“行吧,你收拾收拾,明天早晨就走。”她没了再管苏云琼的心思。

伍庆欢天喜地,跑出门。

张纵意关好门,收拾起自己的东西。置办妥当后她坐在床边解开蒙在昆吾刀上的粗布,用油布仔细擦拭银亮的刀身。

这柄刀被张意用了一年多,刀身上却没有见到一处划痕和磕碰,宛如刚被工匠锻造出炉的新刀。

“这材质摸着不像铁,倒像是钢。”她弹两下刀身,用手指试着刀锋。

飞虎军和羽林卫士兵的刀她都用过,磨损率很高。尤其是飞虎军,因为和北胡常年有战事,一年坏掉的兵器盔甲能堆成一座小山。

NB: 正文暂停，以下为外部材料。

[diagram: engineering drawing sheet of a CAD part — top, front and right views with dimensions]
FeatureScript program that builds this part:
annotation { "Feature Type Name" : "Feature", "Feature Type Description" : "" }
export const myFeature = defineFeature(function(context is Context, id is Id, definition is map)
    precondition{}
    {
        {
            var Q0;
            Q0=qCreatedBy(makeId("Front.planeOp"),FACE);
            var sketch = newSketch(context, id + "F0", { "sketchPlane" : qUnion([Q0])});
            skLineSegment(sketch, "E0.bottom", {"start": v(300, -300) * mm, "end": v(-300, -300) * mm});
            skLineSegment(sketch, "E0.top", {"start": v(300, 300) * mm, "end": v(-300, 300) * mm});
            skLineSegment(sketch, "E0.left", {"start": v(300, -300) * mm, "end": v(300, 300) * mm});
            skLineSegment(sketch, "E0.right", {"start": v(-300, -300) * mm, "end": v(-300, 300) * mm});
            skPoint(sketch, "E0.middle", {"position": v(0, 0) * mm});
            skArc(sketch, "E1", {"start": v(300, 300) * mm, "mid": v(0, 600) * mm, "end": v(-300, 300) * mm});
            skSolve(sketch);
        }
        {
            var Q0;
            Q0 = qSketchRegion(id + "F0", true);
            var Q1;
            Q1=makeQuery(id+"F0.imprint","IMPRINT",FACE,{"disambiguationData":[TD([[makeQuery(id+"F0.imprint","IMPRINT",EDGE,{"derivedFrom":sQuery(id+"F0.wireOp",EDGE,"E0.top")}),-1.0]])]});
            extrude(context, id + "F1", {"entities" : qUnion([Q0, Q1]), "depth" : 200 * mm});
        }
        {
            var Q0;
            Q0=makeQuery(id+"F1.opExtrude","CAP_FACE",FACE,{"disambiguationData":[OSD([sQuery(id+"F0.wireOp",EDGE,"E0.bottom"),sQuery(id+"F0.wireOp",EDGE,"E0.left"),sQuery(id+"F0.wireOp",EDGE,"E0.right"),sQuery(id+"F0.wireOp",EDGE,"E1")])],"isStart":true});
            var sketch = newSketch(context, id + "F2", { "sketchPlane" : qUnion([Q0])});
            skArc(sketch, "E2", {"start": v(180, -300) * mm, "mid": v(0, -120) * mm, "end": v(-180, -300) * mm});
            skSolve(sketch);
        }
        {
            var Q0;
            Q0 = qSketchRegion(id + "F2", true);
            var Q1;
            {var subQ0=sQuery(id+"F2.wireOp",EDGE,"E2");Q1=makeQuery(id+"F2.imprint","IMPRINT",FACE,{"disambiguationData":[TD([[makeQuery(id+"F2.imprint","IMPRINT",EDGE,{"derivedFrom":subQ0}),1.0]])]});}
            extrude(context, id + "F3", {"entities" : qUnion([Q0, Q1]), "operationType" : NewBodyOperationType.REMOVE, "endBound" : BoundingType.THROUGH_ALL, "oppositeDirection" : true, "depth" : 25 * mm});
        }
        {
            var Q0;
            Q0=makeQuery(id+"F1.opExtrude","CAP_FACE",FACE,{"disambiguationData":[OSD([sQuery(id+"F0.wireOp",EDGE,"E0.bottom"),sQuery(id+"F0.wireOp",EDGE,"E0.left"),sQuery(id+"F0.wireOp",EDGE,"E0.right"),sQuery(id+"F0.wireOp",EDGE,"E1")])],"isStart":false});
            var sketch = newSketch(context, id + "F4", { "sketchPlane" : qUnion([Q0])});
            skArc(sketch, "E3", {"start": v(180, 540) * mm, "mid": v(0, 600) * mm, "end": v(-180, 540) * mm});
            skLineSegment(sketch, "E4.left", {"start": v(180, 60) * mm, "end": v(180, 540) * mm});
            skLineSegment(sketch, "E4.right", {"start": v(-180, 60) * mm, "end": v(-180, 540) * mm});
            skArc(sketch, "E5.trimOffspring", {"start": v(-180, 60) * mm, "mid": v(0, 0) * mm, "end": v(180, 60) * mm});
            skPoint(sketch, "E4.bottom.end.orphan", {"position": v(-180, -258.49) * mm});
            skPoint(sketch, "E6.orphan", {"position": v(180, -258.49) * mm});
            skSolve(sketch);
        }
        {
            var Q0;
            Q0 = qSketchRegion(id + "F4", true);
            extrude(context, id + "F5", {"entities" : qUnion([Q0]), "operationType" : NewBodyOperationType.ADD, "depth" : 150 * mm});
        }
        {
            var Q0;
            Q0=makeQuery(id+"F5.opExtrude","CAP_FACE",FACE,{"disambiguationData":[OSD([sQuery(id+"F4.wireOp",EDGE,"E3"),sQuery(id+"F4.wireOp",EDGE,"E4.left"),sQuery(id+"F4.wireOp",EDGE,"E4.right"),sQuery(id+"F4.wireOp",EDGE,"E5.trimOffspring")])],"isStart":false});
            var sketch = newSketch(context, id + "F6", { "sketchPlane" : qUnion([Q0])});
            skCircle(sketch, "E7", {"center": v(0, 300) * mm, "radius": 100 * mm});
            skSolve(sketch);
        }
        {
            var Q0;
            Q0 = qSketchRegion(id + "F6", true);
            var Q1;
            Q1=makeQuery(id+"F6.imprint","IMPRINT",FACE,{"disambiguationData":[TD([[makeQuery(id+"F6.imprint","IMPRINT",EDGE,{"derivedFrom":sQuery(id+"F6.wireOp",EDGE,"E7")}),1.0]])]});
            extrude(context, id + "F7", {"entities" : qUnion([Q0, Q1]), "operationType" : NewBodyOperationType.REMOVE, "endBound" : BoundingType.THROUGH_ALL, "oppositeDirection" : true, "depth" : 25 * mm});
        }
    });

“还什么昆吾石?得道?说的怪玄乎,这明明是人家张诚无意间将铁锻成钢了吧!俩神棍真能忽悠!”她嗤笑一声,打心里彻底否决了崔怀谦和江希杰关于他们师父得道成仙说法。

她执刀耍了一个漂亮的连招,昆吾刀带起的劲风扑灭油灯,张纵意在黑暗中将刀裹上粗布,抱住睡觉。

苏云琼躺在床上,辗转反侧的睡不踏实。

她的心像是被人搅乱的池水,总是静不下来。脑子也乱,没由来的将许多毫无关联的事情杂糅在一起。

她今年十七岁,六年前皇帝分封两位皇子苏云泰和苏云齐,也将她分到了下野这个小城。名义上是尊贵的皇家公主,可实际上皇室除了拨银钱外,连句慰问话都不曾说过。